* _HOW TO COMPLETE THIS TASK_
Entries follow. Give back exactly the lines starting at the one containing "right ear: (47, 118)" and ending at the one containing "left hip: (422, 255)", and no other lines.

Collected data
- - - -
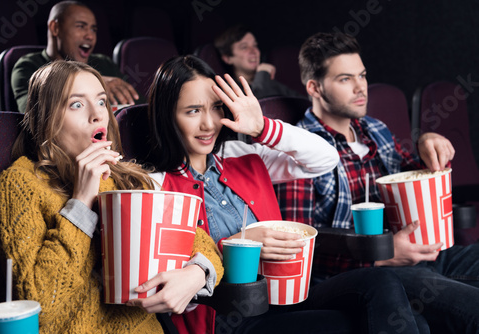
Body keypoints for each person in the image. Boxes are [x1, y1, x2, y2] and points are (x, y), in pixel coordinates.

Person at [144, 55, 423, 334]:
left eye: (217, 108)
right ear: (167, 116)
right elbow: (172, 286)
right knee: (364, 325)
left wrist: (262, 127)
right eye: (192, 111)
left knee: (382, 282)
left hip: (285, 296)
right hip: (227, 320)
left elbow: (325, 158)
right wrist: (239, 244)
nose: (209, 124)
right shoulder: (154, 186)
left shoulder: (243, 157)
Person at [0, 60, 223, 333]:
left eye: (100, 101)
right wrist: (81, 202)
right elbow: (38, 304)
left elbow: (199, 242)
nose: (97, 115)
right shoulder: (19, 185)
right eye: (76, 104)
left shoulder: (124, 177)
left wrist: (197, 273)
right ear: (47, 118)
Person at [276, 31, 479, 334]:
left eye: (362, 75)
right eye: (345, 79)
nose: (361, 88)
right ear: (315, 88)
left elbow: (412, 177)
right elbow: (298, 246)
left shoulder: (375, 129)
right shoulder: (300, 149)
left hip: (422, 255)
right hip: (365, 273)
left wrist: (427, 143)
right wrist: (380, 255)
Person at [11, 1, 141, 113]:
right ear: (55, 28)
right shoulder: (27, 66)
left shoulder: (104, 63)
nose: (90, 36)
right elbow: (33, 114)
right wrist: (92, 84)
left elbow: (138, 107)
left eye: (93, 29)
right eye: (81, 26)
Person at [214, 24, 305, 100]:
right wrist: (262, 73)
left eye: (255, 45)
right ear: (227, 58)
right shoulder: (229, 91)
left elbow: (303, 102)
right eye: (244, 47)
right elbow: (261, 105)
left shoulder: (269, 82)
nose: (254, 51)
- - - -
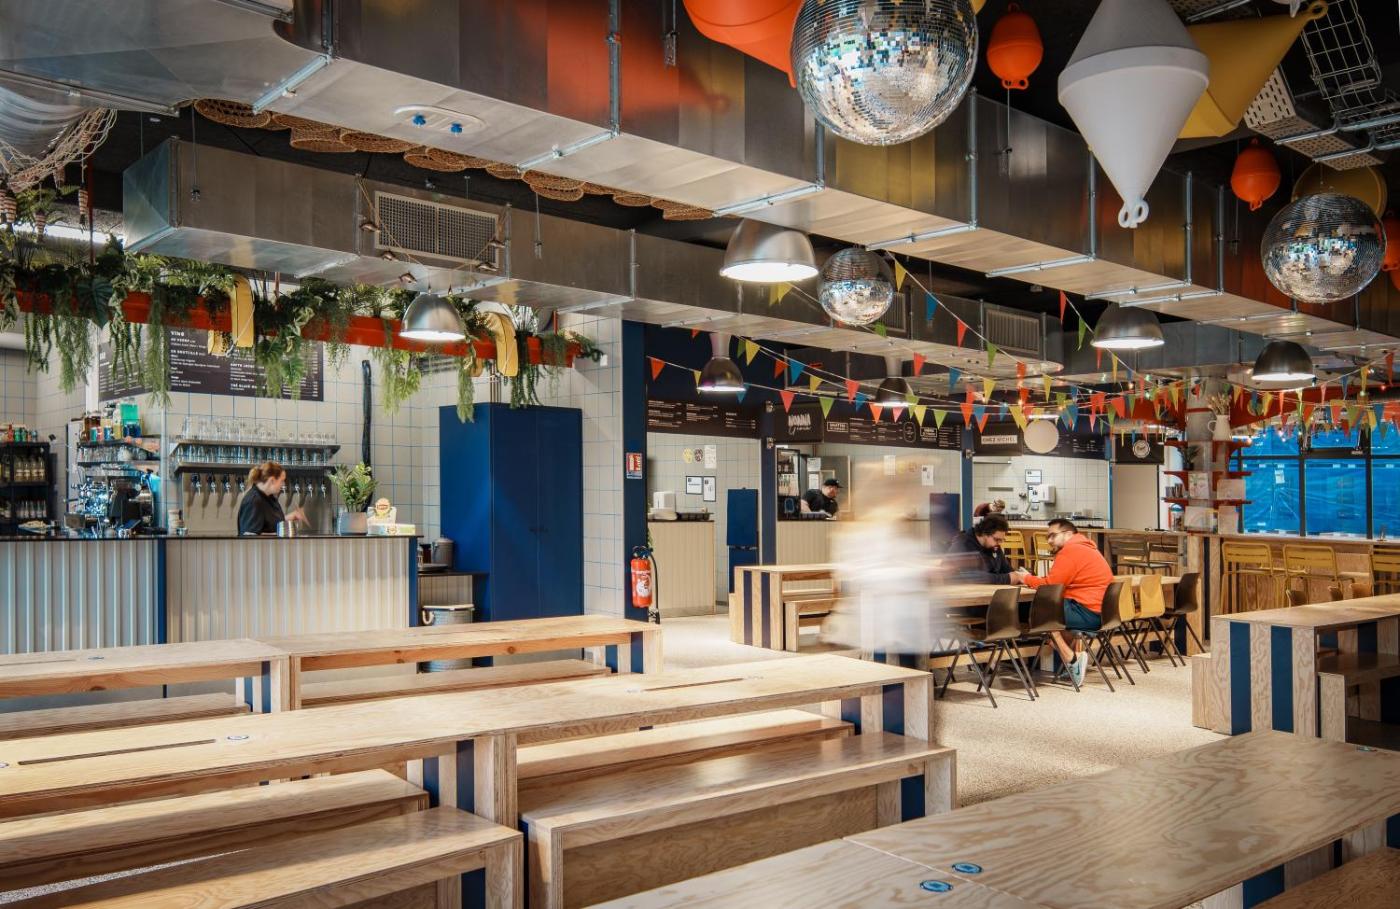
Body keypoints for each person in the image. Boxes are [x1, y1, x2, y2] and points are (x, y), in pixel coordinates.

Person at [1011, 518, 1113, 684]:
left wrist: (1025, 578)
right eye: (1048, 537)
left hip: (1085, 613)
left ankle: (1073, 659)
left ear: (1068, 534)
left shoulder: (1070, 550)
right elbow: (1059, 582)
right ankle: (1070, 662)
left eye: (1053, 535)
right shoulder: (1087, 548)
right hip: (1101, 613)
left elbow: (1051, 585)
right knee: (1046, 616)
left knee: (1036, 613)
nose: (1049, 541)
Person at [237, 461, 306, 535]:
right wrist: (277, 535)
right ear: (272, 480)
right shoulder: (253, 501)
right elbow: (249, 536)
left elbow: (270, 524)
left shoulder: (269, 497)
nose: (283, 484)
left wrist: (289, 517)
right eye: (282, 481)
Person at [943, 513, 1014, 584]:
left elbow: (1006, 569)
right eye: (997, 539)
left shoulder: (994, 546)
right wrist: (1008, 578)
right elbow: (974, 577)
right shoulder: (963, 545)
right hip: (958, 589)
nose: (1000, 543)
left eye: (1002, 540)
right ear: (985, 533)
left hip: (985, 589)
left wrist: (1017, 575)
- - - -
* _ANSWER AREA_
right ear: (47, 118)
Person at [276, 31, 479, 334]:
left eye: (362, 75)
right eye: (345, 79)
nose: (361, 88)
right ear: (315, 88)
left elbow: (412, 177)
right elbow: (298, 246)
left shoulder: (375, 129)
right shoulder: (300, 149)
left hip: (422, 255)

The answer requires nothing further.